Culture critic: Darth Vader, RIP
“David Prowse, the bodybuilder from Bristol, England, who played Darth Vader in the original ‘Star Wars’ trilogy, died of COVID-19” on Saturday, reports the National Post’s Colby Cosh. “Darth Vader is a staple of global culture, a byword for cinematic evil,” and so “the most famous person to succumb to the pandemic by some distance.” Yet most people don’t “think of Dave Prowse as Darth Vader,” since so many contributed to the character who was famously voiced by James Earl Jones. Prowse got the job thanks to “his physique.

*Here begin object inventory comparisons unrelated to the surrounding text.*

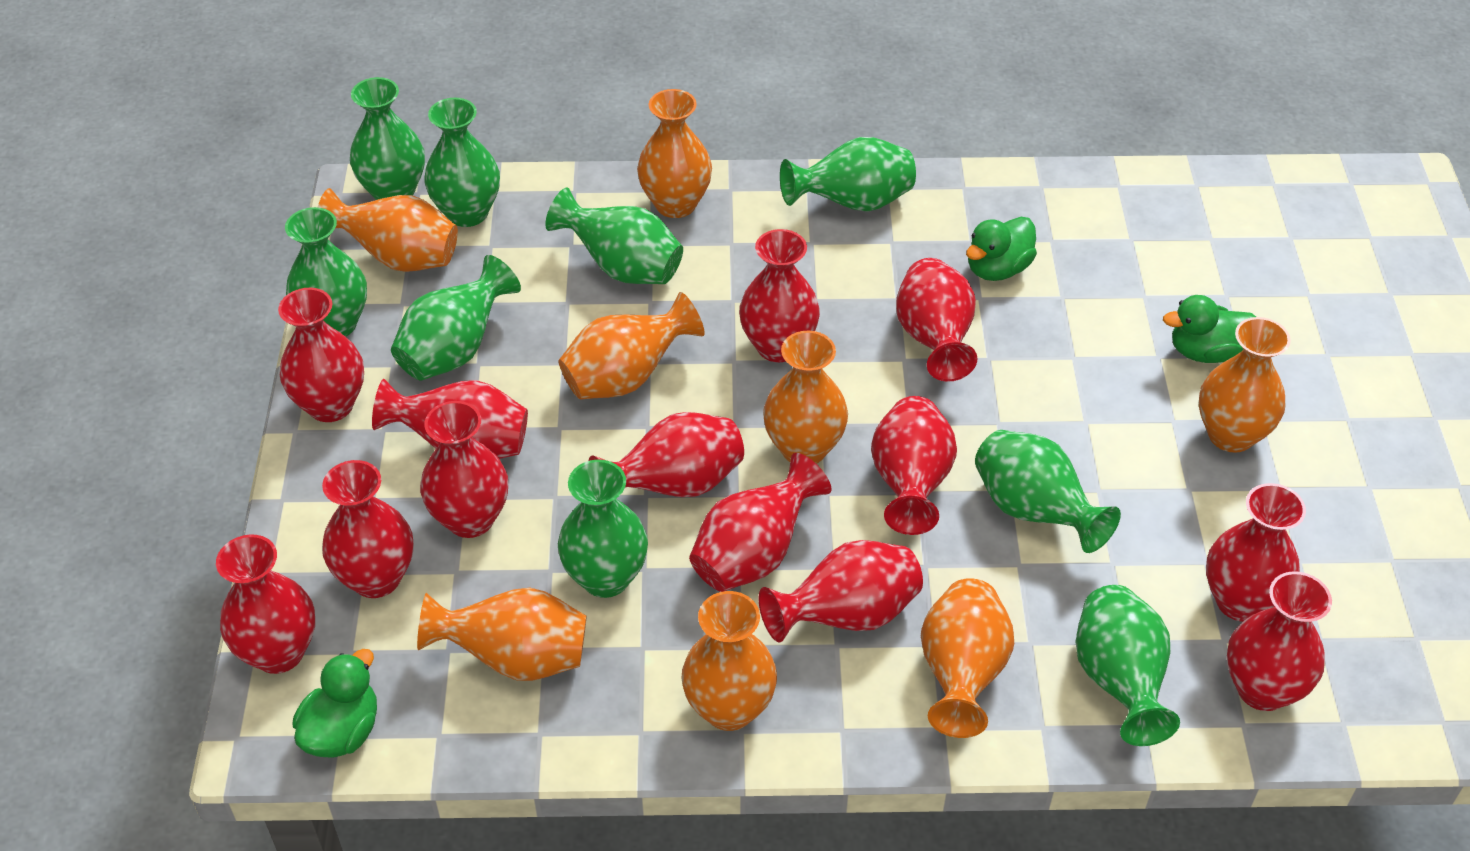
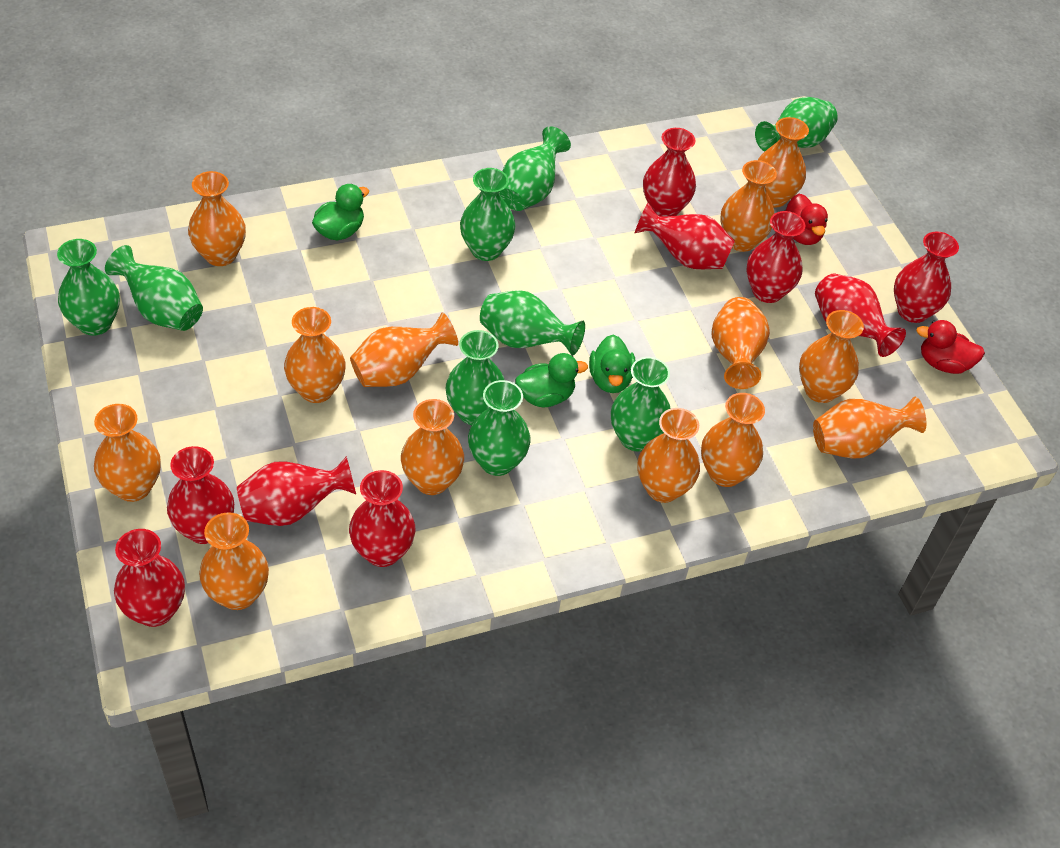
orange vase: 8 -> 13
red duck: 0 -> 2
red vase: 13 -> 9

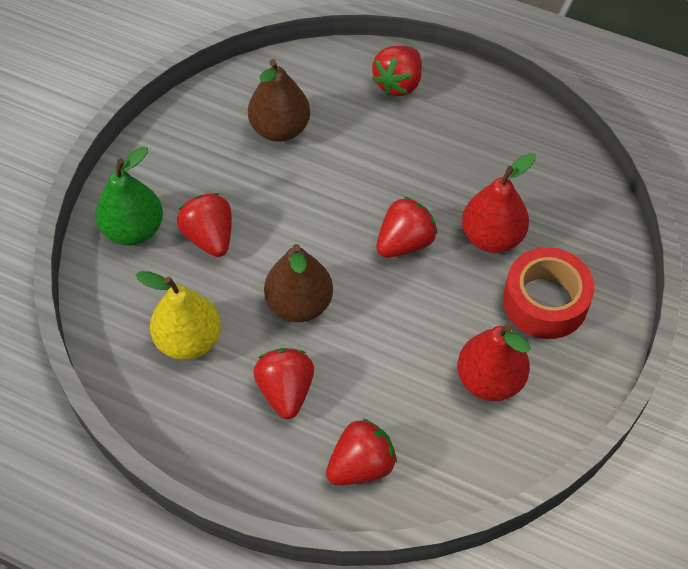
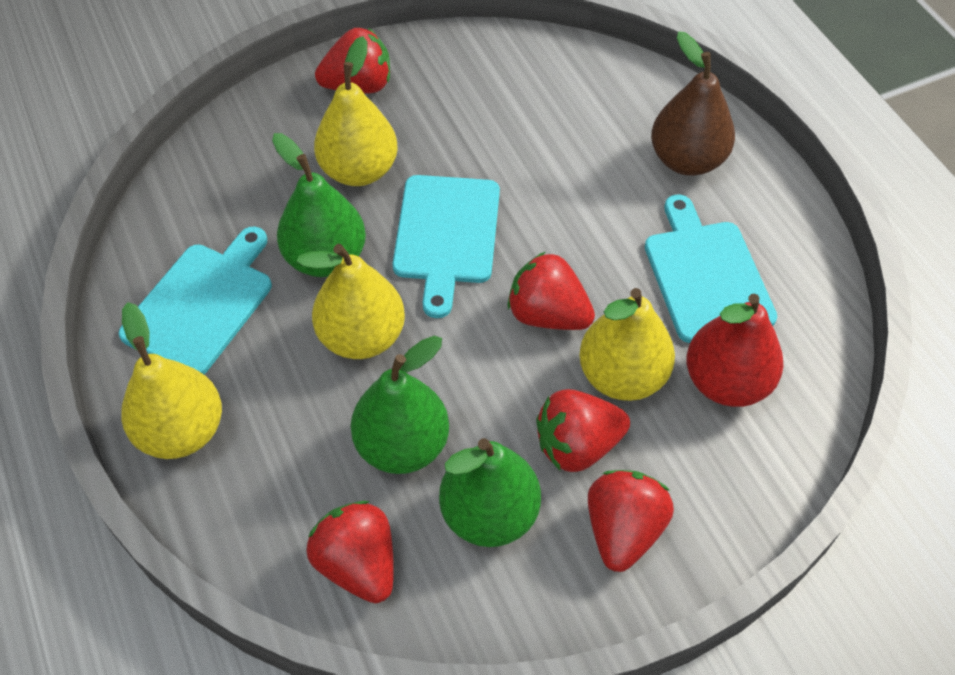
brown pear: 2 -> 1
green pear: 1 -> 3
red pear: 2 -> 1
red tape: 1 -> 0
turquoise cutting board: 0 -> 3
yellow pear: 1 -> 4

He stood 6-6 and worked out; at that time, and especially on that side of the Atlantic, this made him as unusual as any circus performer.” But “Prowse had to do the work” in “a fussy, awkward outfit” and “learned all of Vader’s dialogue.” And the “ancient traditions of the acting profession” hold “the performer who first plays a role, and not the writer or the director, is referred to as its creator.”
Conservative: Give Up the Voter Fraud Story
President Trump on Sunday escalated his voter-fraud claims, speculating on Fox News that “the US Department of Justice and FBI may be involved in the effort to steal the election from him,” writes National Review’s Jim Geraghty. But contrary to Trump’s endless tweets, “his legal team’s much more limited efforts, disputing much smaller numbers of votes, have almost entirely failed.” Trump urges Republicans to vote in the Georgia Senate runoff, but what “is the point of voting if the elections are rigged, as the president insists?” For the good of his party, the president needs to put an end to the whole “stolen-election narrative.”